10 abr, 2023
Por Elcio Benini*
Enquanto instituição a escola tem acumulado historicamente uma série de lutas. Nesse processo, acumula e canaliza também uma série de adversários e inimigos, quando:
1. Afirma-se enquanto laica e desmistifica crenças, lendas e mitos, expondo assim formas de dominação e a superioridade do conhecimento científico;
2. Afirma a igualdade de gênero e a não submissão das mulheres, seja na sociedade ou nos ambientes familiares;
3. Afirma que negros, indígenas e povos tradicionais não são inferiores e que reparações históricas são necessárias para que haja alguma igualdade de oportunidade;
4. Afirma que a orientação e/ou determinação sexual não deve ser imposta quando se almeja o livre-arbítrio e a liberdade individual;
5. Defende a liberdade de escolha/de identificação de gênero enquanto direito individual;
6. Desnaturaliza a divisão hierárquica de comando e de classe, apontando para as estruturas tecidas historicamente diante de argumentos de superioridade de raça e linhagem;
7. Apresenta o mimetismo cultural, estético, político, econômico e científico de países periféricos e organizações subalternas como um problema e não como solução;
8. Aponta para a democracia política e a democratização do conhecimento e da riqueza socialmente produzidos como objetivos inquestionáveis.
9. Amplia o conceito de família, não mais idealizada nas figuras de um homem, uma mulher e filhos;
10. Expõe fatos históricos, como golpes militares e resiste a sua militarização.

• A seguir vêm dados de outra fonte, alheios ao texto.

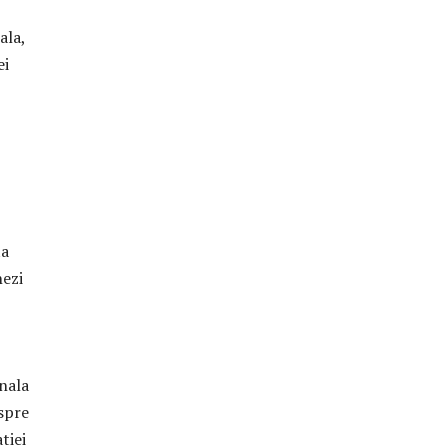
ala,
ei
ta
nezi
onala
espre
tiei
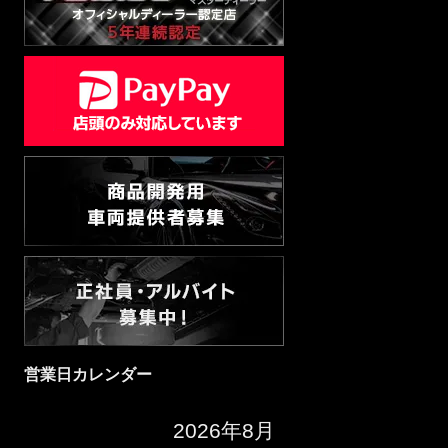
営業日カレンダー
2026年8月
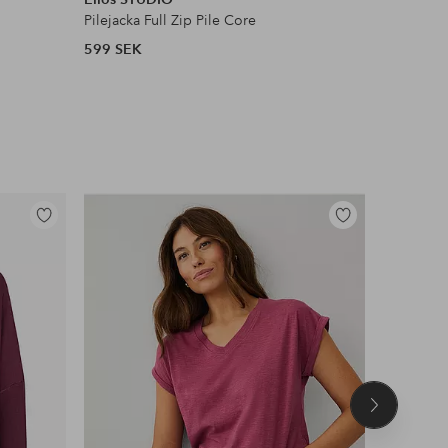
Pilejacka Full Zip Pile Core
Lash Sens
599 SEK
132 SEK
Lägg
Lägg
till
till
i
i
favoriter
favoriter
Nästa
produkt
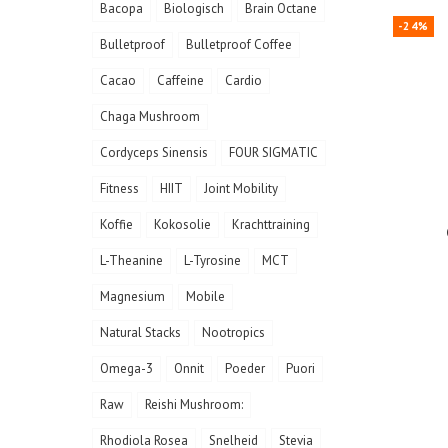
Bacopa
Biologisch
Brain Octane
-24%
Bulletproof
Bulletproof Coffee
Cacao
Caffeine
Cardio
Chaga Mushroom
Cordyceps Sinensis
FOUR SIGMATIC
Fitness
HIIT
Joint Mobility
Koffie
Kokosolie
Krachttraining
L-Theanine
L-Tyrosine
MCT
Magnesium
Mobile
Natural Stacks
Nootropics
Omega-3
Onnit
Poeder
Puori
Raw
Reishi Mushroom:
Rhodiola Rosea
Snelheid
Stevia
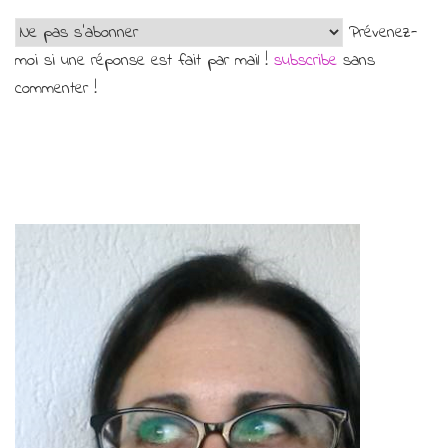
Prévenez-
moi si une réponse est fait par mail !
subscribe
sans
commenter !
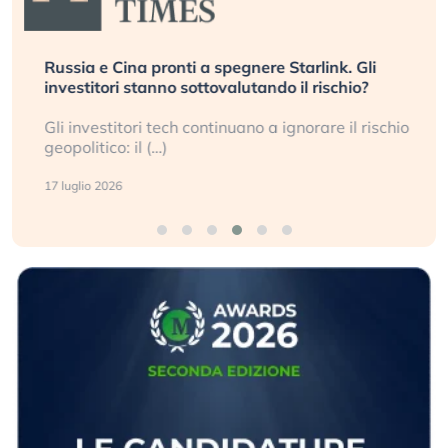
Russia e Cina pronti a spegnere Starlink. Gli
investitori stanno sottovalutando il rischio?
Gli investitori tech continuano a ignorare il rischio
geopolitico: il (…)
17 luglio 2026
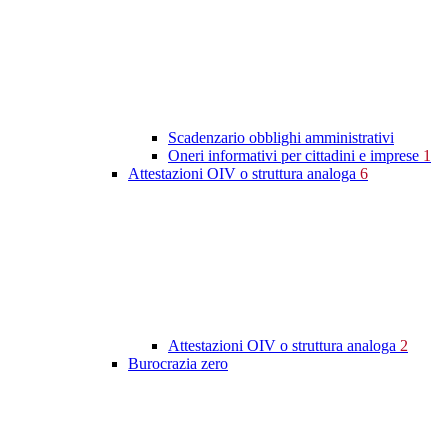
Scadenzario obblighi amministrativi
Oneri informativi per cittadini e imprese
1
Attestazioni OIV o struttura analoga
6
Attestazioni OIV o struttura analoga
2
Burocrazia zero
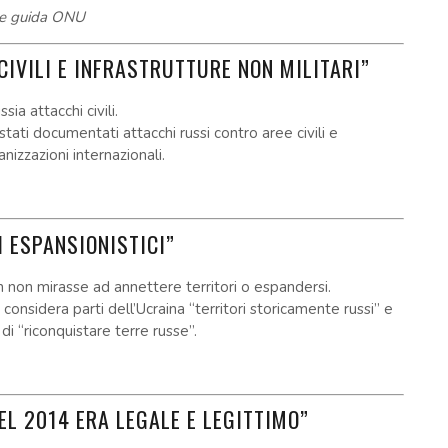
ee guida ONU
CIVILI E INFRASTRUTTURE NON MILITARI”
ia attacchi civili.
 stati documentati attacchi russi contro aree civili e
anizzazioni internazionali.
I ESPANSIONISTICI”
n non mirasse ad annettere territori o espandersi.
considera parti dell’Ucraina “territori storicamente russi” e
 di “riconquistare terre russe”.
EL 2014 ERA LEGALE E LEGITTIMO”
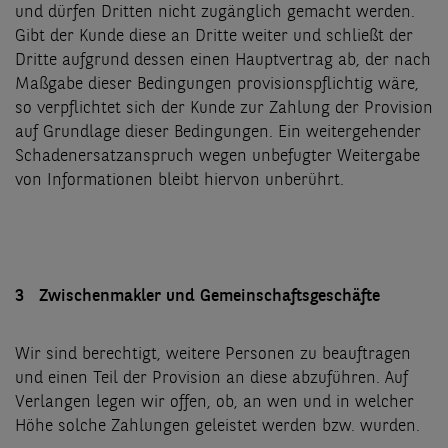
und dürfen Dritten nicht zugänglich gemacht werden.
Gibt der Kunde diese an Dritte weiter und schließt der
Dritte aufgrund dessen einen Hauptvertrag ab, der nach
Maßgabe dieser Bedingungen provisionspflichtig wäre,
so verpflichtet sich der Kunde zur Zahlung der Provision
auf Grundlage dieser Bedingungen. Ein weitergehender
Schadenersatzanspruch wegen unbefugter Weitergabe
von Informationen bleibt hiervon unberührt.
3 Zwischenmakler und Gemeinschaftsgeschäfte
Wir sind berechtigt, weitere Personen zu beauftragen
und einen Teil der Provision an diese abzuführen. Auf
Verlangen legen wir offen, ob, an wen und in welcher
Höhe solche Zahlungen geleistet werden bzw. wurden.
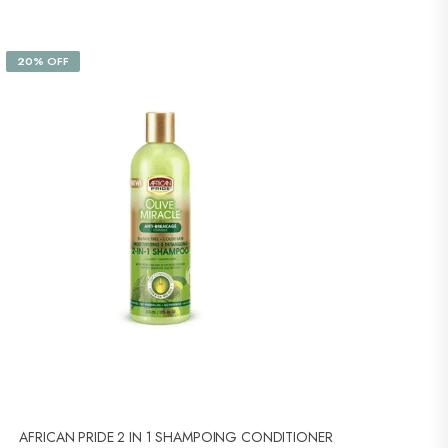
20% OFF
AFRICAN PRIDE 2 IN 1 SHAMPOING CONDITIONER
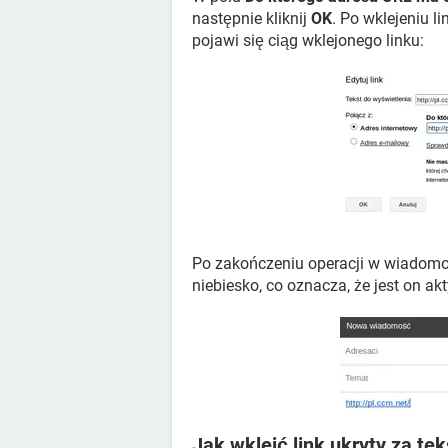
następnie kliknij
OK
. Po wklejeniu l
pojawi się ciąg wklejonego linku:
Po zakończeniu operacji w wiadomoś
niebiesko, co oznacza, że jest on a
Jak wkleić link ukryty za te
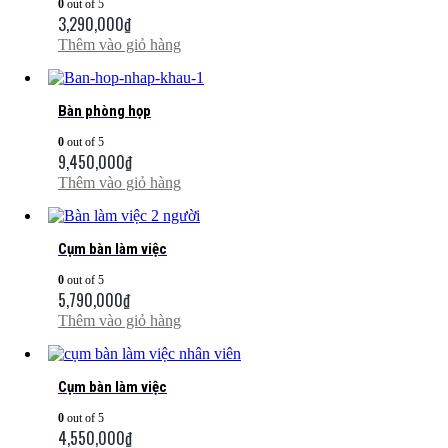
0
out of 5
3,290,000
₫
Thêm vào giỏ hàng
Bàn phòng họp
0
out of 5
9,450,000
₫
Thêm vào giỏ hàng
Cụm bàn làm việc
0
out of 5
5,790,000
₫
Thêm vào giỏ hàng
Cụm bàn làm việc
0
out of 5
4,550,000
₫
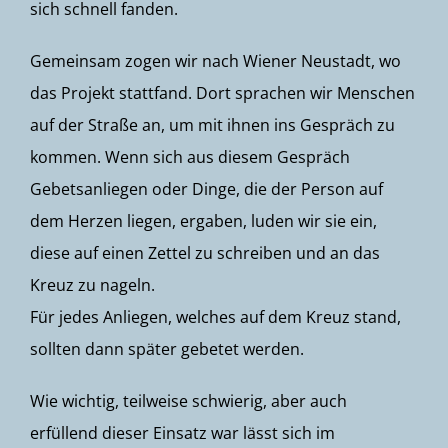
sich schnell fanden.
Gemeinsam zogen wir nach Wiener Neustadt, wo
das Projekt stattfand. Dort sprachen wir Menschen
auf der Straße an, um mit ihnen ins Gespräch zu
kommen. Wenn sich aus diesem Gespräch
Gebetsanliegen oder Dinge, die der Person auf
dem Herzen liegen, ergaben, luden wir sie ein,
diese auf einen Zettel zu schreiben und an das
Kreuz zu nageln.
Für jedes Anliegen, welches auf dem Kreuz stand,
sollten dann später gebetet werden.
Wie wichtig, teilweise schwierig, aber auch
erfüllend dieser Einsatz war lässt sich im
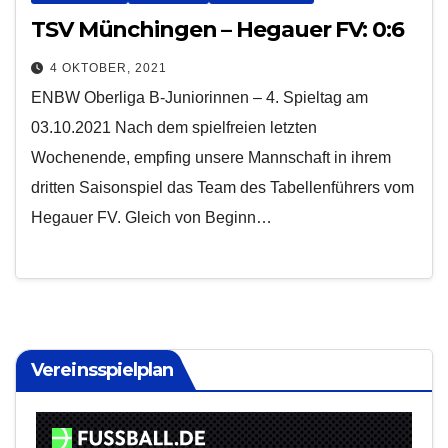
TSV Münchingen – Hegauer FV: 0:6
4 OKTOBER, 2021
ENBW Oberliga B-Juniorinnen – 4. Spieltag am
03.10.2021 Nach dem spielfreien letzten
Wochenende, empfing unsere Mannschaft in ihrem
dritten Saisonspiel das Team des Tabellenführers vom
Hegauer FV. Gleich von Beginn…
Vereinsspielplan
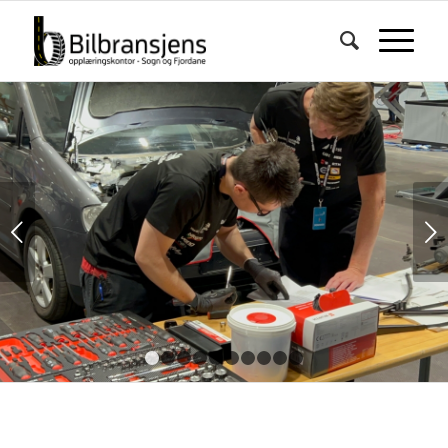
Next
1
2
3
4
5
6
7
8
9
10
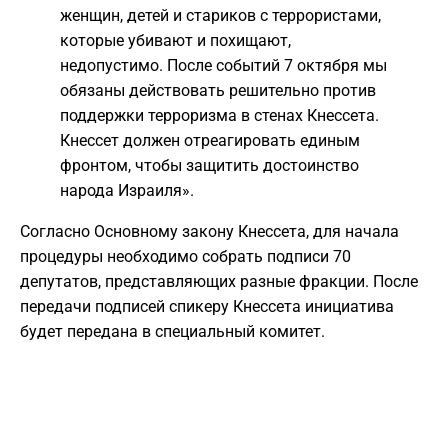
женщин, детей и стариков с террористами,
которые убивают и похищают,
недопустимо. После событий 7 октября мы
обязаны действовать решительно против
поддержки терроризма в стенах Кнессета.
Кнессет должен отреагировать единым
фронтом, чтобы защитить достоинство
народа Израиля».
Согласно Основному закону Кнессета, для начала
процедуры необходимо собрать подписи 70
депутатов, представляющих разные фракции. После
передачи подписей спикеру Кнессета инициатива
будет передана в специальный комитет.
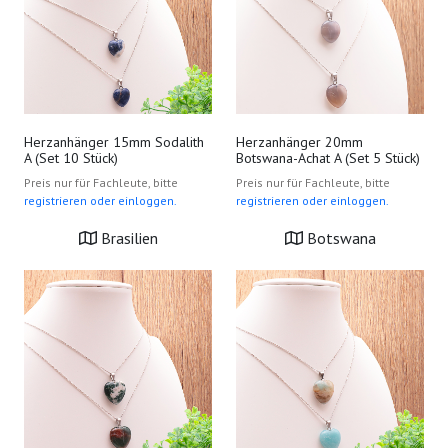
Herzanhänger 15mm Sodalith
Herzanhänger 20mm
A (Set 10 Stück)
Botswana-Achat A (Set 5 Stück)
Preis nur für Fachleute, bitte
Preis nur für Fachleute, bitte
registrieren oder einloggen.
registrieren oder einloggen.
Brasilien
Botswana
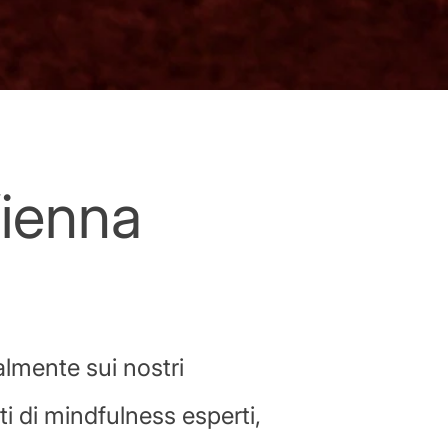
ienna
lmente sui nostri
i di mindfulness esperti,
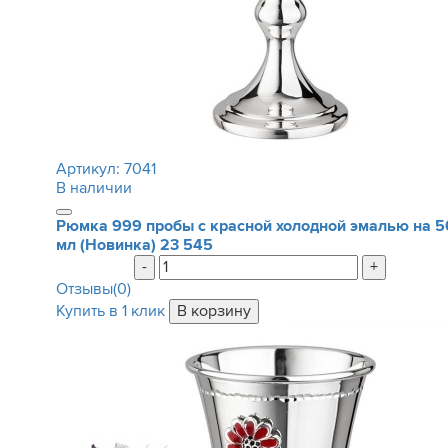
Артикул:
7041
В наличии
Рюмка 999 пробы с красной холодной эмалью на 5
мл (Новинка)
23 545
-
+
Отзывы(0)
Купить в 1 клик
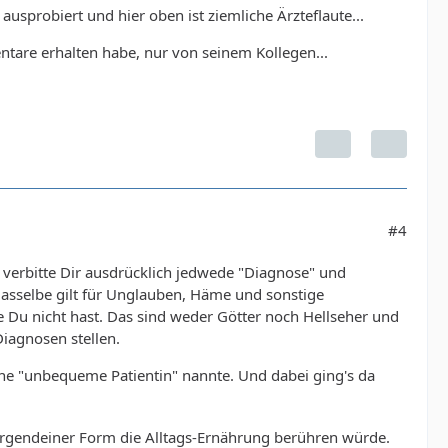
usprobiert und hier oben ist ziemliche Ärzteflaute...
tare erhalten habe, nur von seinem Kollegen...
#4
verbitte Dir ausdrücklich jedwede "Diagnose" und
Dasselbe gilt für Unglauben, Häme und sonstige
u nicht hast. Das sind weder Götter noch Hellseher und
iagnosen stellen.
ne "unbequeme Patientin" nannte. Und dabei ging's da
irgendeiner Form die Alltags-Ernährung berühren würde.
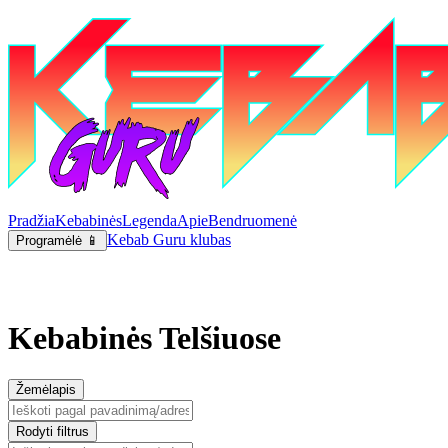
Pradžia
Kebabinės
Legenda
Apie
Bendruomenė
Kebab Guru klubas
Programėlė 📱
Kebabinės Telšiuose
Žemėlapis
Rodyti filtrus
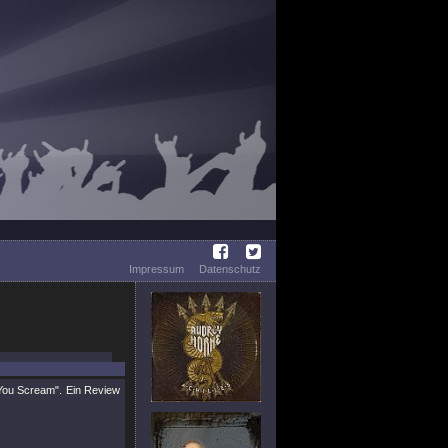
Impressum
Datenschutz
You Scream"
. Ein Review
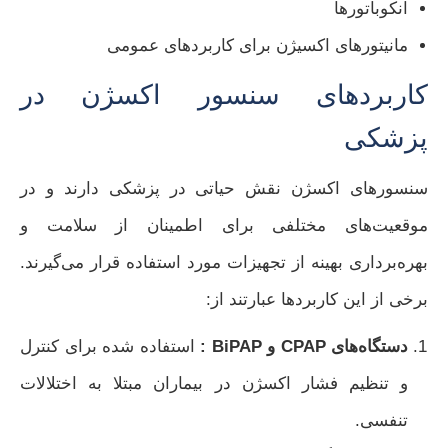
انکوباتورها
مانیتورهای اکسیژن برای کاربردهای عمومی
کاربردهای سنسور اکسژن در
پزشکی
سنسورهای اکسژن نقش حیاتی در پزشکی دارند و در
موقعیت‌های مختلفی برای اطمینان از سلامت و
بهره‌برداری بهینه از تجهیزات مورد استفاده قرار می‌گیرند.
برخی از این کاربردها عبارتند از:
دستگاه‌های CPAP و BiPAP :
استفاده شده برای کنترل
و تنظیم فشار اکسژن در بیماران مبتلا به اختلالات
تنفسی.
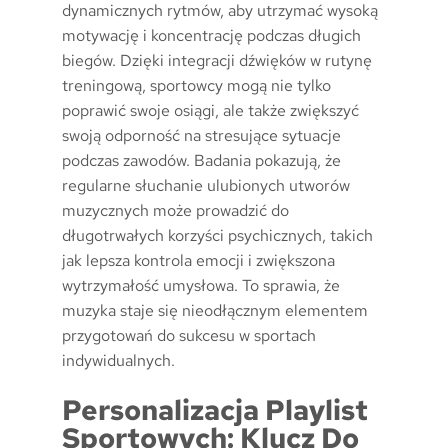
dynamicznych rytmów, aby utrzymać wysoką
motywację i koncentrację podczas długich
biegów. Dzięki integracji dźwięków w rutynę
treningową, sportowcy mogą nie tylko
poprawić swoje osiągi, ale także zwiększyć
swoją odporność na stresujące sytuacje
podczas zawodów. Badania pokazują, że
regularne słuchanie ulubionych utworów
muzycznych może prowadzić do
długotrwałych korzyści psychicznych, takich
jak lepsza kontrola emocji i zwiększona
wytrzymałość umysłowa. To sprawia, że
muzyka staje się nieodłącznym elementem
przygotowań do sukcesu w sportach
indywidualnych.
Personalizacja Playlist
Sportowych: Klucz Do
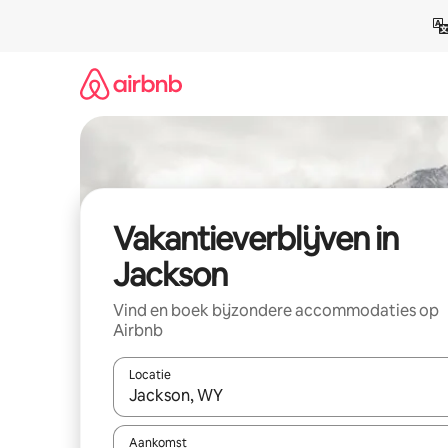
Ga
direct
naar
inhoud
Vakantieverblijven in
Jackson
Vind en boek bijzondere accommodaties op
Airbnb
Locatie
Wanneer er resultaten beschikbaar zijn, maak je 
Aankomst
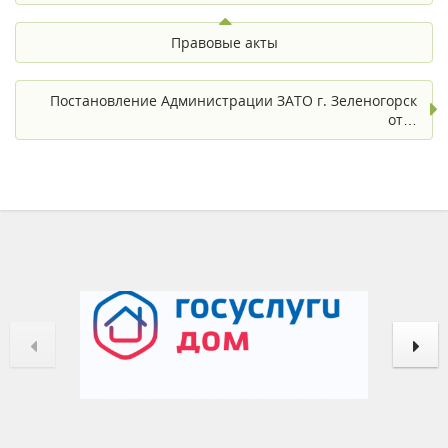
Правовые акты
Постановление Администрации ЗАТО г. Зеленогорск
от…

No bojo das contradições, quando a vara pende para o outro lado, a escola também acumula inimigos quando:
1. É autoritária e reproduz a hierarquia na relação ensino-aprendizagem.
2. Constrói cenários fantasiosos, não encarando o real e a crise estrutural-econômica que se aprofunda;
3. Vende ilusões, como do empreendedor e/ou capitalista de si mesmo, negando assim a crise estrutural-tecnológica que acomete o mundo do trabalho;
4. Advoga a neutralidade, não encarando os problemas reais dos estudantes e respectivos territórios;
5. Se transforma em uma organização funcional de controle de corpos e mentes, cercada de grades, cercas e câmeras;
6. Mimetiza a empresa, transformando a competição em valor e a empatia, cooperação e solidariedade em exceções.
7. Apresenta a desigualdade como natural e fundamento do esforço individual e da meritocracia.
8. Não discute temas fundamentais, como religião, aborto e formas legítimas de lutas.
Como se pode perceber, não obstante a regulação das mídias sociais e internet, a não propagação midiática de “salvadores” e “defensores” de fanatismos de toda a ordem e o desarmamento sejam medidas necessárias e pautadas em evidências científicas, o problema, suas causas e soluções são muito mais complexos do que vem sendo apresentado. Enquanto uma parcela significativa da sociedade e as instituições escolares não enfeixarem um projeto viável e alternativo de produção econômica e reprodução política e cultural, a história continuará se repetindo, não mais como tragédia, mas como projeto de dominação e poder.
*Elcio Benini é professor, sonhador e militante da autogestão (também doutor em Educação).